Figure 5: Shared phenomena across optimizers—parameter and gradient norm evolution, and similar generalization trends.
Case Studies and Scaling Law Extrapolation
Scaling laws fitted from the empirical data predict that matrix-based optimizers' speedup vanishes at larger scales (e.g., 7B parameters), with Muon potentially underperforming AdamW in the 1× Chinchilla regime.
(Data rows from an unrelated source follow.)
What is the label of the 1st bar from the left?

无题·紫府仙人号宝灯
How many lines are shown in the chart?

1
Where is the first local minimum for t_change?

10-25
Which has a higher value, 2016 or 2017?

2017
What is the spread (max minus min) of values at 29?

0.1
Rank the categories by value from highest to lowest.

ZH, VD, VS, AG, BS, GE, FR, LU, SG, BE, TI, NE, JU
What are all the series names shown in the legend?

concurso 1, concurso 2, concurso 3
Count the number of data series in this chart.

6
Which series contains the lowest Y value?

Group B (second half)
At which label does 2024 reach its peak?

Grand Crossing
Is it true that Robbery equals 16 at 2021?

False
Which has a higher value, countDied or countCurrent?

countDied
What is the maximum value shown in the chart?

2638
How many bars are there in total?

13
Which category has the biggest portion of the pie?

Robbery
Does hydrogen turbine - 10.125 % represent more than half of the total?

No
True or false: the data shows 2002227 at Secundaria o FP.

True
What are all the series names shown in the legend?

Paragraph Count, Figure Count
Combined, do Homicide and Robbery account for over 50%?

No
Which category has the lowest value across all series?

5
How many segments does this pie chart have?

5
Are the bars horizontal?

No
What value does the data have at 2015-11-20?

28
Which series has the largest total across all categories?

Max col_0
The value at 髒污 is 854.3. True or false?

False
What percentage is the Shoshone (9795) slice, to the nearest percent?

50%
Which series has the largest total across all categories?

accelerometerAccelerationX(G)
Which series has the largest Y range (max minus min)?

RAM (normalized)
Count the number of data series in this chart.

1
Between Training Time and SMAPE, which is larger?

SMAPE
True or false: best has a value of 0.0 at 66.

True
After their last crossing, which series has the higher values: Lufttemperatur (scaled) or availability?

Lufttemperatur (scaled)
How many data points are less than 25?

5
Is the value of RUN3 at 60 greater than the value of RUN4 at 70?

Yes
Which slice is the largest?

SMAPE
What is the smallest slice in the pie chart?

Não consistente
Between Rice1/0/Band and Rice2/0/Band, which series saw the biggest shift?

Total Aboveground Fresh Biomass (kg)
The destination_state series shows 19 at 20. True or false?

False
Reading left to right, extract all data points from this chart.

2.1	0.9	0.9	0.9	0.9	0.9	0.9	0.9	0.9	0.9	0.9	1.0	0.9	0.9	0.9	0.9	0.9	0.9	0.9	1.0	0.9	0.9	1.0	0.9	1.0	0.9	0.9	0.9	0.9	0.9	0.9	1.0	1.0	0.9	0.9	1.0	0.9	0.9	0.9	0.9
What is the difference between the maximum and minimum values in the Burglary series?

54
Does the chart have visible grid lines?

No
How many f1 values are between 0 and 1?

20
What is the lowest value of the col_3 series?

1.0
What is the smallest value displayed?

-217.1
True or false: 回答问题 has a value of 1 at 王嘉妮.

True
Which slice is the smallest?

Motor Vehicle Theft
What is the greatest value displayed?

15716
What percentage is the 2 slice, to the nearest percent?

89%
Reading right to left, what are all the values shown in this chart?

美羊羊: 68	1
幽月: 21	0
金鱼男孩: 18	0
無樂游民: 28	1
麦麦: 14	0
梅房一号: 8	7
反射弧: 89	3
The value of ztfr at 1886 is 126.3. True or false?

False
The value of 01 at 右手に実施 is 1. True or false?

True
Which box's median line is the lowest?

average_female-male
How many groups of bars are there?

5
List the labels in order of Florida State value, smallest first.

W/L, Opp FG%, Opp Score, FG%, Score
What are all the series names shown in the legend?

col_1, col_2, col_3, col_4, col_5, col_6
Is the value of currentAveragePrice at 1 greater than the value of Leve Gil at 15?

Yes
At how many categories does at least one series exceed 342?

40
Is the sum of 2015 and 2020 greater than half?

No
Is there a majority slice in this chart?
In high data-to-model ratio settings (16× Chinchilla), Soap outperforms Muon, indicating that second-order momentum and adaptivity to parameter heterogeneity become increasingly important.


Figure 6: Validation loss scaling and speedup ratios for 1.2B models; matrix-based optimizers' speedup decays to 1.1×, with no significant downstream improvements.
Figure 7: In the 130M 16× Chinchilla regime, SOAP outperforms Muon in overtraining settings.
Implementation Considerations
- Hyperparameter Transfer: Optimal hyperparameters are optimizer-specific; blind transfer leads to unfair comparisons.
- Computational Overhead: Matrix-based optimizers can be implemented with <10% step-wise overhead using blocking and efficient matrix operations.
- Evaluation Protocol: Only final checkpoints should be used for optimizer comparison; intermediate losses are unreliable.
- Scaling Law Fitting: Nonlinear least-squares fitting of hyperparameter scaling laws enables extrapolation to larger models and data budgets.
Implications and Future Directions
The paper refutes strong speedup claims for alternative optimizers in LLM pretraining, showing that rigorous benchmarking yields modest improvements over AdamW. The diminishing returns with scale suggest that optimizer design must account for scaling laws to remain effective at frontier model sizes. Future research should extend benchmarking to models beyond 1.2B parameters and explore optimizers with scale-invariant efficiency.
Conclusion
This work establishes that optimizer benchmarking in LLM pretraining requires exhaustive hyperparameter tuning and principled evaluation protocols. Matrix-based optimizers offer consistent but modest speedups over AdamW for small models and low data-to-model ratios, but their advantage diminishes with scale. The findings underscore the necessity of rigorous methodology in optimizer research and highlight open challenges in designing optimizers that maintain efficiency under scaling laws.